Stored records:
= = = = = = =

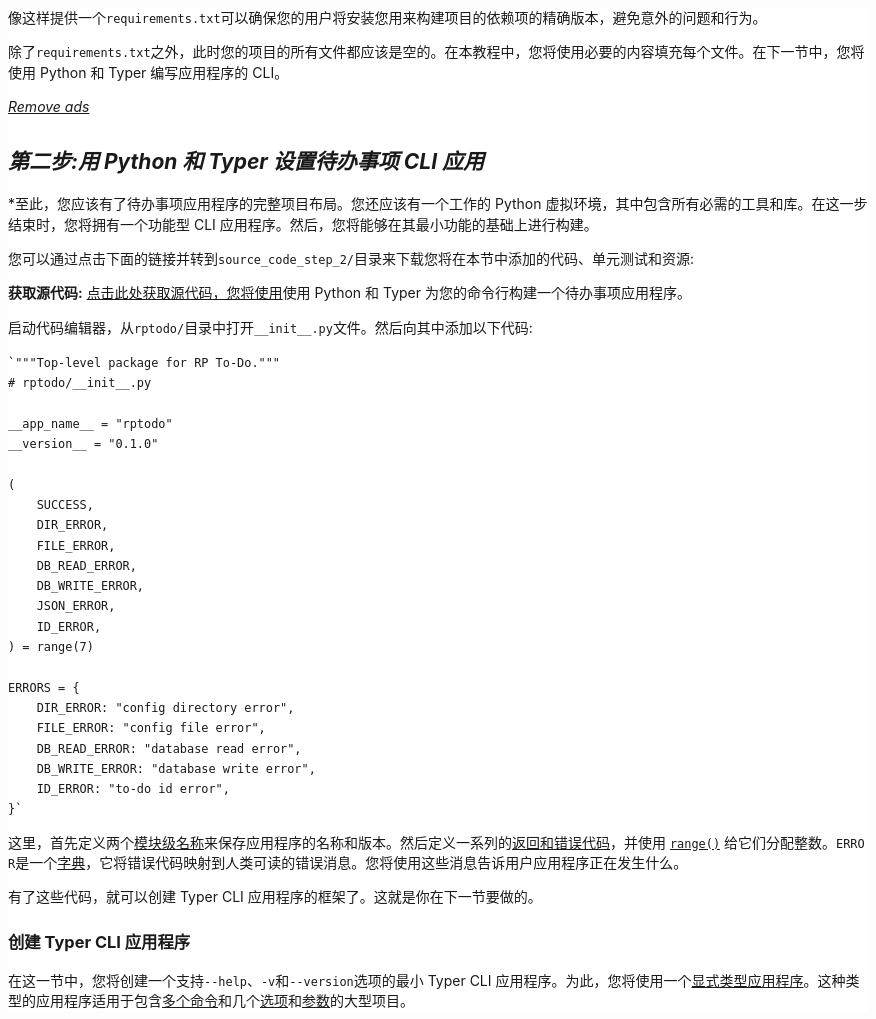 像这样提供一个`requirements.txt`可以确保您的用户将安装您用来构建项目的依赖项的精确版本，避免意外的问题和行为。

除了`requirements.txt`之外，此时您的项目的所有文件都应该是空的。在本教程中，您将使用必要的内容填充每个文件。在下一节中，您将使用 Python 和 Typer 编写应用程序的 CLI。

[*Remove ads*](/account/join/)

## *第二步:用 Python 和 Typer 设置待办事项 CLI 应用*

 *至此，您应该有了待办事项应用程序的完整项目布局。您还应该有一个工作的 Python 虚拟环境，其中包含所有必需的工具和库。在这一步结束时，您将拥有一个功能型 CLI 应用程序。然后，您将能够在其最小功能的基础上进行构建。

您可以通过点击下面的链接并转到`source_code_step_2/`目录来下载您将在本节中添加的代码、单元测试和资源:

**获取源代码:** [点击此处获取源代码，您将使用](https://realpython.com/bonus/python-typer-cli-project-code/)使用 Python 和 Typer 为您的命令行构建一个待办事项应用程序。

启动代码编辑器，从`rptodo/`目录中打开`__init__.py`文件。然后向其中添加以下代码:

```
`"""Top-level package for RP To-Do."""
# rptodo/__init__.py

__app_name__ = "rptodo"
__version__ = "0.1.0"

(
    SUCCESS,
    DIR_ERROR,
    FILE_ERROR,
    DB_READ_ERROR,
    DB_WRITE_ERROR,
    JSON_ERROR,
    ID_ERROR,
) = range(7)

ERRORS = {
    DIR_ERROR: "config directory error",
    FILE_ERROR: "config file error",
    DB_READ_ERROR: "database read error",
    DB_WRITE_ERROR: "database write error",
    ID_ERROR: "to-do id error",
}` 
```

这里，首先定义两个[模块级名称](https://www.python.org/dev/peps/pep-0008/#module-level-dunder-names)来保存应用程序的名称和版本。然后定义一系列的[返回和错误代码](https://en.wikipedia.org/wiki/Error_code)，并使用 [`range()`](https://realpython.com/python-range/) 给它们分配整数。`ERROR`是一个[字典](https://realpython.com/python-dicts/)，它将错误代码映射到人类可读的错误消息。您将使用这些消息告诉用户应用程序正在发生什么。

有了这些代码，就可以创建 Typer CLI 应用程序的框架了。这就是你在下一节要做的。

### 创建 Typer CLI 应用程序

在这一节中，您将创建一个支持`--help`、`-v`和`--version`选项的最小 Typer CLI 应用程序。为此，您将使用一个[显式类型应用程序](https://typer.tiangolo.com/tutorial/commands/#explicit-application)。这种类型的应用程序适用于包含[多个命令](https://typer.tiangolo.com/tutorial/commands/#a-cli-application-with-multiple-commands)和几个[选项](https://typer.tiangolo.com/tutorial/options/)和[参数](https://typer.tiangolo.com/tutorial/arguments/)的大型项目。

= = = = = = =

ACTION ITEM: Exact repeats of the lines from the first one in the data through the line containing "## *第二步:用 Python 和 Typer 设置待办事项 CLI 应用*" make up the answer. Pictures do not.

YOUR RESPONSE:
 像这样提供一个`requirements.txt`可以确保您的用户将安装您用来构建项目的依赖项的精确版本，避免意外的问题和行为。

除了`requirements.txt`之外，此时您的项目的所有文件都应该是空的。在本教程中，您将使用必要的内容填充每个文件。在下一节中，您将使用 Python 和 Typer 编写应用程序的 CLI。

[*Remove ads*](/account/join/)

## *第二步:用 Python 和 Typer 设置待办事项 CLI 应用*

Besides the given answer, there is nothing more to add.